(Transcribed page contents)

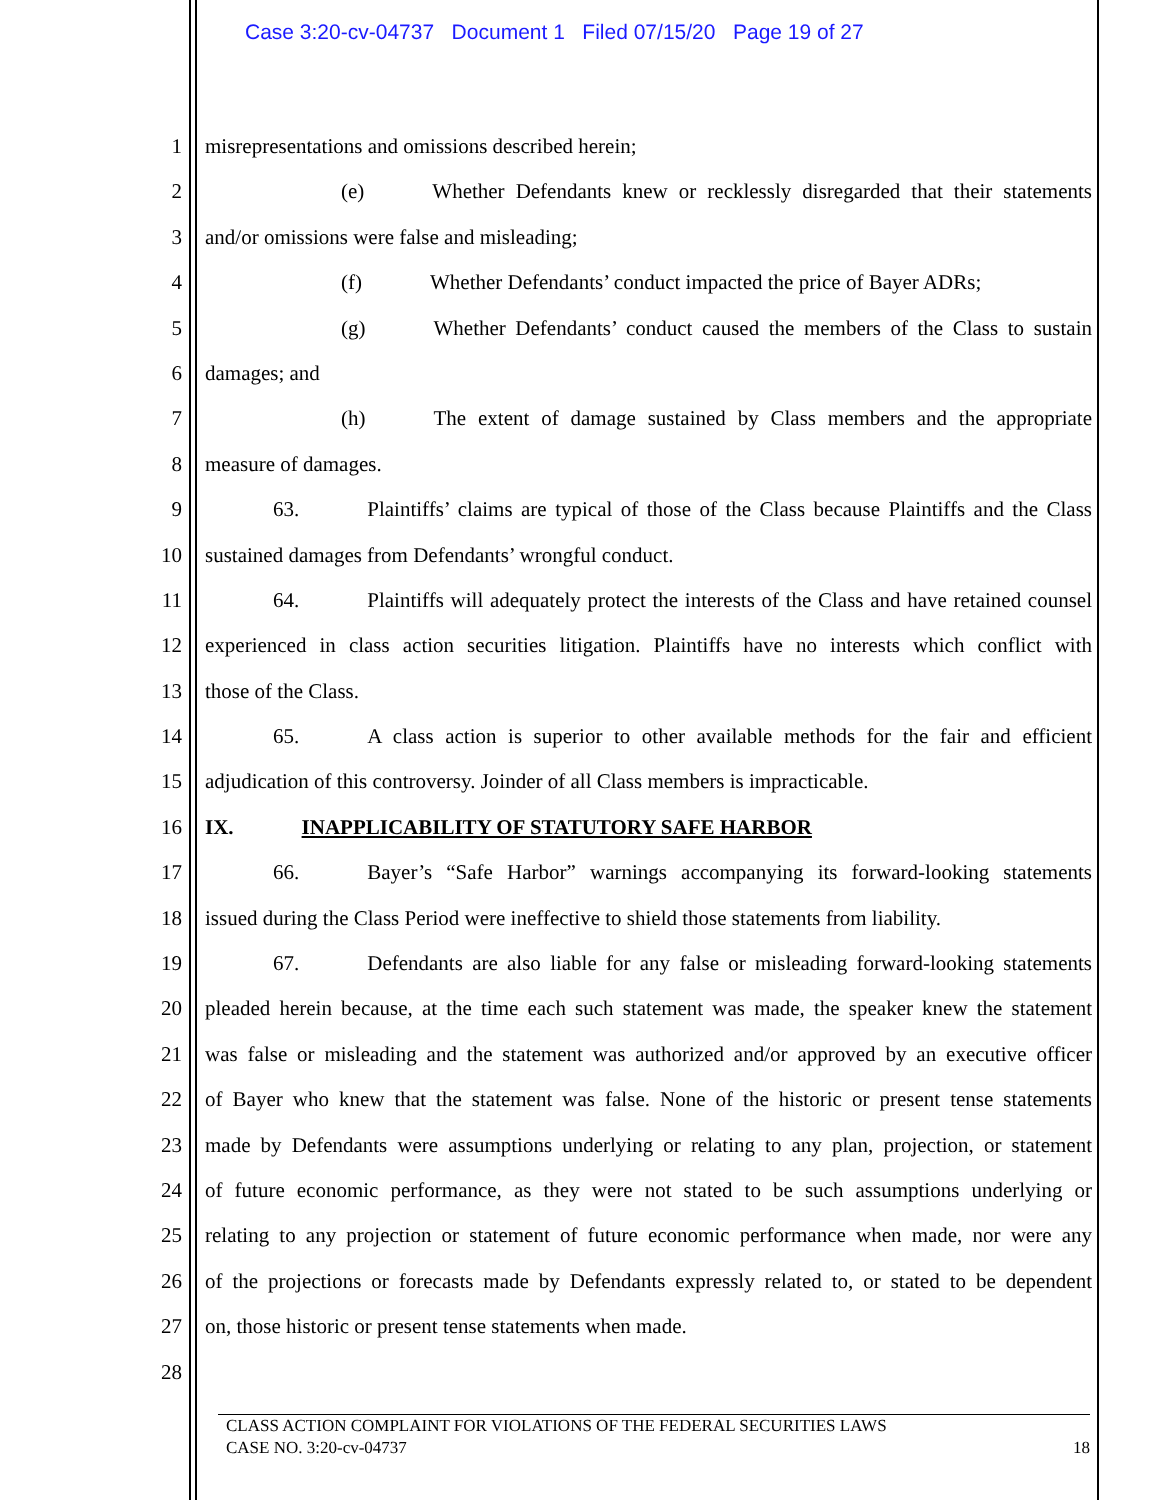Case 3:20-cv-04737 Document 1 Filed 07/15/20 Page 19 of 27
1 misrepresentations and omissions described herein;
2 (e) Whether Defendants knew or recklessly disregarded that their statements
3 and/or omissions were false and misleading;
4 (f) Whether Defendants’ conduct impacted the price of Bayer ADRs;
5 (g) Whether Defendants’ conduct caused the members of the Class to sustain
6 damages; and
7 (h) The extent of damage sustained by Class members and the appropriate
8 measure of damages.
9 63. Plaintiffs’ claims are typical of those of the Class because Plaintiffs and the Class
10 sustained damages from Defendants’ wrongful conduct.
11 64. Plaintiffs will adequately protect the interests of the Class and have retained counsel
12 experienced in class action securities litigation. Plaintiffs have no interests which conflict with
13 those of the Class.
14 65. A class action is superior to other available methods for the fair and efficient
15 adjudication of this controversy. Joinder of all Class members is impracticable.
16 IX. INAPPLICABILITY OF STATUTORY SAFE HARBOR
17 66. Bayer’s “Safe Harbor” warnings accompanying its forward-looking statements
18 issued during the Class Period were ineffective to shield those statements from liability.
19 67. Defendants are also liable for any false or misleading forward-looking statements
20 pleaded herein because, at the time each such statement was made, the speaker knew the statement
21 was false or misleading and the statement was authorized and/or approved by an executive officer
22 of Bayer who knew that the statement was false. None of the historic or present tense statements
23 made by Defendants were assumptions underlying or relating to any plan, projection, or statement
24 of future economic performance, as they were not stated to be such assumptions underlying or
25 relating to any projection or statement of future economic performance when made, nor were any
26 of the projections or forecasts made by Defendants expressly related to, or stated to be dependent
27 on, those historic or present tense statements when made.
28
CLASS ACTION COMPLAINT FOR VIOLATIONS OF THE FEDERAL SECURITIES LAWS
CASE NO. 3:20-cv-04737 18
...
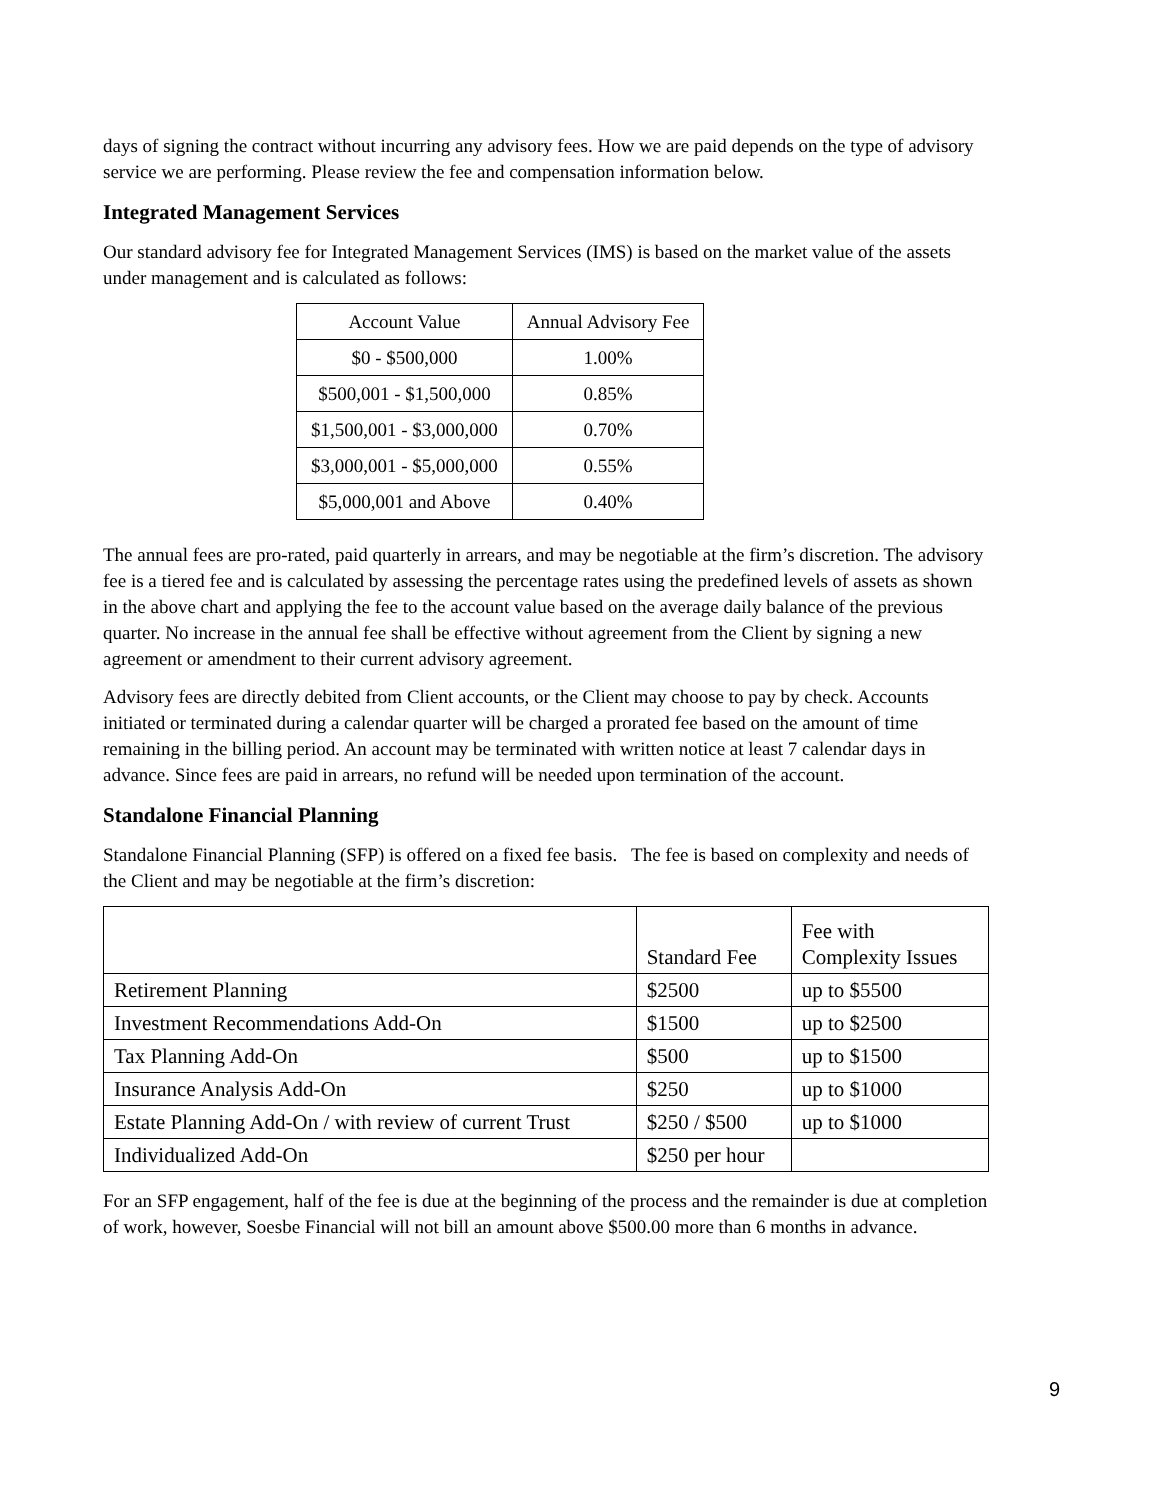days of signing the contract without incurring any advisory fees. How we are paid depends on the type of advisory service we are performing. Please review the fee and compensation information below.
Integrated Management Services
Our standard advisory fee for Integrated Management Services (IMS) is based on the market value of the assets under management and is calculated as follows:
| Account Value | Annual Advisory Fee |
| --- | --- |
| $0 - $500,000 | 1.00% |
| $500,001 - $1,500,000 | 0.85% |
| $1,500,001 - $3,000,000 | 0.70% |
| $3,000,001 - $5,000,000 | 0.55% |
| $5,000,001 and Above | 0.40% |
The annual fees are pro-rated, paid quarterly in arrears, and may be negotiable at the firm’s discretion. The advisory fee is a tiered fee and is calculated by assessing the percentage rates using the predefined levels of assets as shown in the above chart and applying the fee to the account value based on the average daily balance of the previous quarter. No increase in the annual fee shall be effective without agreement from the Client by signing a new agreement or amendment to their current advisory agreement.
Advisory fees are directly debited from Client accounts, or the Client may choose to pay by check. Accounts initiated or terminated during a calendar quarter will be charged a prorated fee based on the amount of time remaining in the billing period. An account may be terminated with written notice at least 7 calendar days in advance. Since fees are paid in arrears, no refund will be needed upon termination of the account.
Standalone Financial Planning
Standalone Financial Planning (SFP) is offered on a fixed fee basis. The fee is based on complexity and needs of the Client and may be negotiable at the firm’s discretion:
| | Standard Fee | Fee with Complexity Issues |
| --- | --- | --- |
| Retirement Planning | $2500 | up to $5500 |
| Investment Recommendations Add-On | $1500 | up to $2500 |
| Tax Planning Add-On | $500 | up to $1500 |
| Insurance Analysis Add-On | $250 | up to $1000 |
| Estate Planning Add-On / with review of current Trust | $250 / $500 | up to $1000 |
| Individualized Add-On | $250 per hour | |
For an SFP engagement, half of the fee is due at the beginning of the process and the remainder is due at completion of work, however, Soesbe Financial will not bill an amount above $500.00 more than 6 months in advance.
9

▸ WHAT IS NEEDED
Beginning with the line above that contains "Case 3:20-cv-04737 Document" and ending with the line that contains "18 issued during", quote each line exactly, keeping out the pictures.

▸ YOUR RESPONSE
Case 3:20-cv-04737 Document 1 Filed 07/15/20 Page 19 of 27
1 misrepresentations and omissions described herein;
2 (e) Whether Defendants knew or recklessly disregarded that their statements
3 and/or omissions were false and misleading;
4 (f) Whether Defendants’ conduct impacted the price of Bayer ADRs;
5 (g) Whether Defendants’ conduct caused the members of the Class to sustain
6 damages; and
7 (h) The extent of damage sustained by Class members and the appropriate
8 measure of damages.
9 63. Plaintiffs’ claims are typical of those of the Class because Plaintiffs and the Class
10 sustained damages from Defendants’ wrongful conduct.
11 64. Plaintiffs will adequately protect the interests of the Class and have retained counsel
12 experienced in class action securities litigation. Plaintiffs have no interests which conflict with
13 those of the Class.
14 65. A class action is superior to other available methods for the fair and efficient
15 adjudication of this controversy. Joinder of all Class members is impracticable.
16 IX. INAPPLICABILITY OF STATUTORY SAFE HARBOR
17 66. Bayer’s “Safe Harbor” warnings accompanying its forward-looking statements
18 issued during the Class Period were ineffective to shield those statements from liability.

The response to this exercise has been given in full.